Your goal:
Answer these from the article on the raid on Abu Bakr al-Baghdadi's compound:
1. Who announced the death of al-Baghdadi's likely successor, and how?
2. According to McKenzie, at what time did the mission begin?
3. How many children were among the non-hostile inhabitants who surrendered?

=== Source passage ===

Abu Bakr al-Baghdadi

Pentagon Releases Video of Raid on Abu Bakr al-Baghdadi’s Compound

in Politics

After claiming big victories over ISIS earlier this year, the United States of America landed a knockout punch in a weekend raid that killed the ISIS head Abu Bakr al-Baghdadi. Interestingly, this was followed by the death of al-Baghdadi’s likely successor, which was announced by President Donald Trump in a tweet on Tuesday morning that read: “number one replacement has been terminated by American troops”.

Now, as the lingering doubts hovered over the claims about Baghdadi’s death, the Pentagon on Wednesday released new images and videos of the raid backing their claims. Marine Corps Gen. Kenneth McKenzie, the head of U.S. Central Command said that the mission, which he ordered to commence from Central Command headquarters in Tampa, Fla., began at around 9 am EST Saturday.

In a footage released on Wednesday, showing the bombing of Baghdadi’s compound in northern Syria and small black silhouettes of US soldiers approaching the walls of the compound, before the screen turns grey.

Fighters from two locations can be seen gathering to fire on US aircraft. Though the individuals were not believed to have any connection with al-Baghdadi, “they demonstrated a hostile intent against U.S. forces and were killed by two airstrikes from supporting helicopters,” McKenzie said. The forces first removed the non- hostile inhabitants that surrendered, which included 11 children.

=== Raw data ===

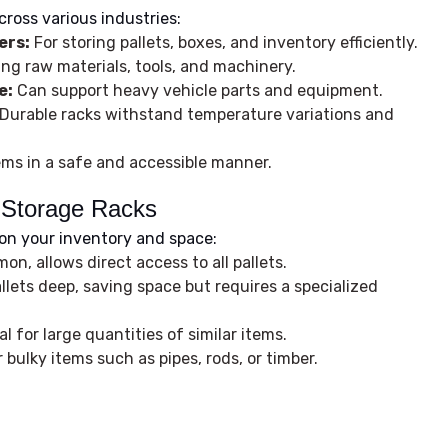
cross various industries:
ers:
For storing pallets, boxes, and inventory efficiently.
ing raw materials, tools, and machinery.
e:
Can support heavy vehicle parts and equipment.
Durable racks withstand temperature variations and
ems in a safe and accessible manner.
l Storage Racks
on your inventory and space:
n, allows direct access to all pallets.
lets deep, saving space but requires a specialized
al for large quantities of similar items.
 bulky items such as pipes, rods, or timber.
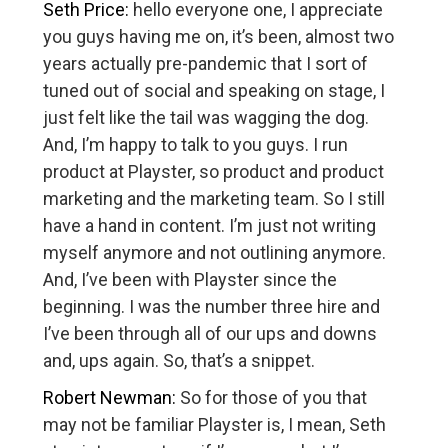
Seth Price:
hello everyone one, I appreciate
you guys having me on, it’s been, almost two
years actually pre-pandemic that I sort of
tuned out of social and speaking on stage, I
just felt like the tail was wagging the dog.
And, I’m happy to talk to you guys. I run
product at Playster, so product and product
marketing and the marketing team. So I still
have a hand in content. I’m just not writing
myself anymore and not outlining anymore.
And, I’ve been with Playster since the
beginning. I was the number three hire and
I’ve been through all of our ups and downs
and, ups again. So, that’s a snippet.
Robert Newman:
So for those of you that
may not be familiar Playster is, I mean, Seth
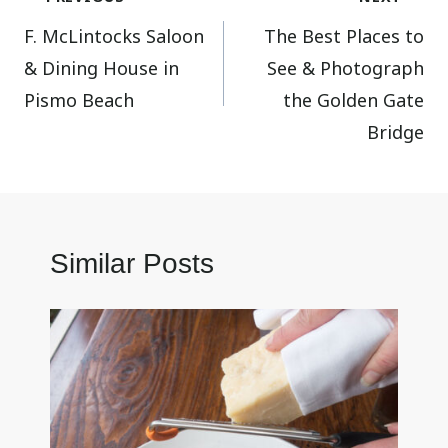
F. McLintocks Saloon
The Best Places to
navigation
& Dining House in
See & Photograph
Pismo Beach
the Golden Gate
Bridge
Similar Posts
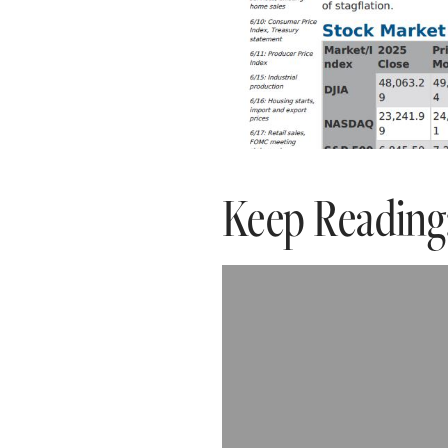
Keep Reading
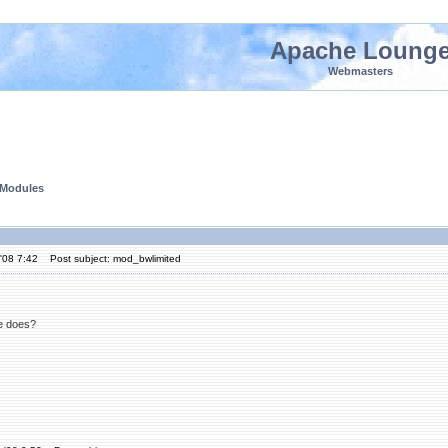
Apache Loung
Webmasters
 Modules
'08 7:42
Post subject: mod_bwlimited
e does?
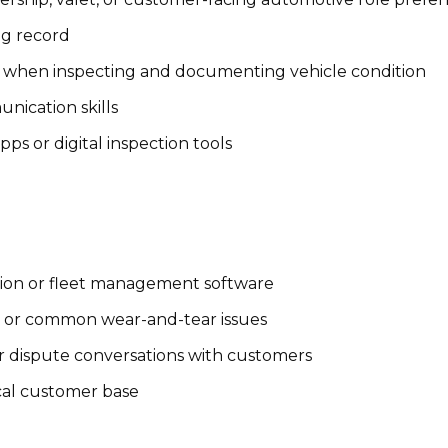
ing record
rly when inspecting and documenting vehicle condition
nication skills
s or digital inspection tools
ction or fleet management software
s or common wear-and-tear issues
r dispute conversations with customers
cal customer base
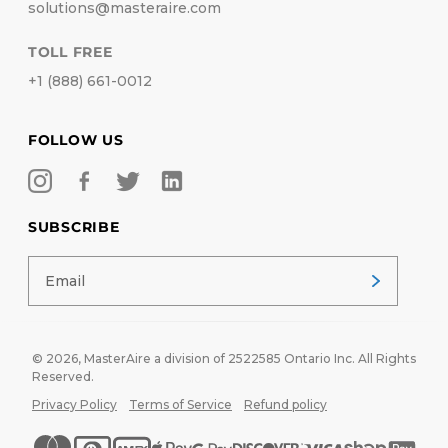
solutions@masteraire.com
TOLL FREE
+1 (888) 661-0012
FOLLOW US
SUBSCRIBE
© 2026,
MasterAire
a division of 2522585 Ontario Inc. All Rights
Reserved.
Privacy Policy
Terms of Service
Refund policy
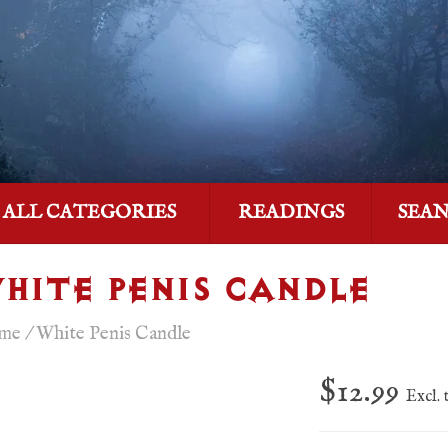
ALL CATEGORIES
READINGS
SEA
HITE PENIS CANDLE
me
/
White Penis Candle
$12.99
Excl. 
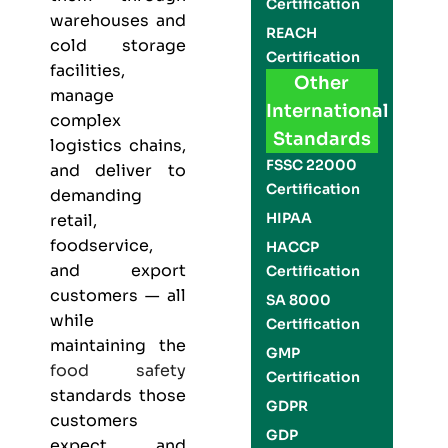
Certification
warehouses and
REACH
cold storage
Certification
facilities,
Other
manage
International
complex
Standards
logistics chains,
FSSC 22000
and deliver to
Certification
demanding
HIPAA
retail,
foodservice,
HACCP
and export
Certification
customers — all
SA 8000
while
Certification
maintaining the
GMP
food safety
Certification
standards those
GDPR
customers
GDP
expect and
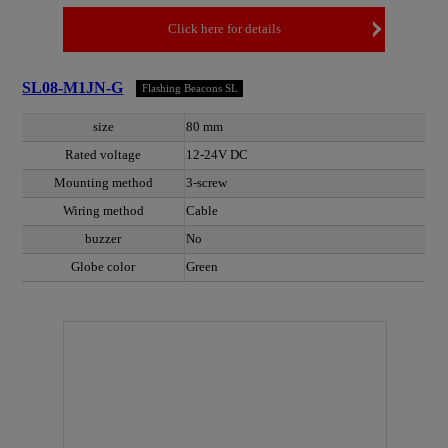
Click here for details
SL08-M1JN-G
Flashing Beacons SL
size
80 mm
Rated voltage
12-24V DC
Mounting method
3-screw
Wiring method
Cable
buzzer
No
Globe color
Green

===

Answer to this exercise:
1. President Donald Trump, in a tweet on Tuesday morning.
2. At around 9 am EST Saturday.
3. 11.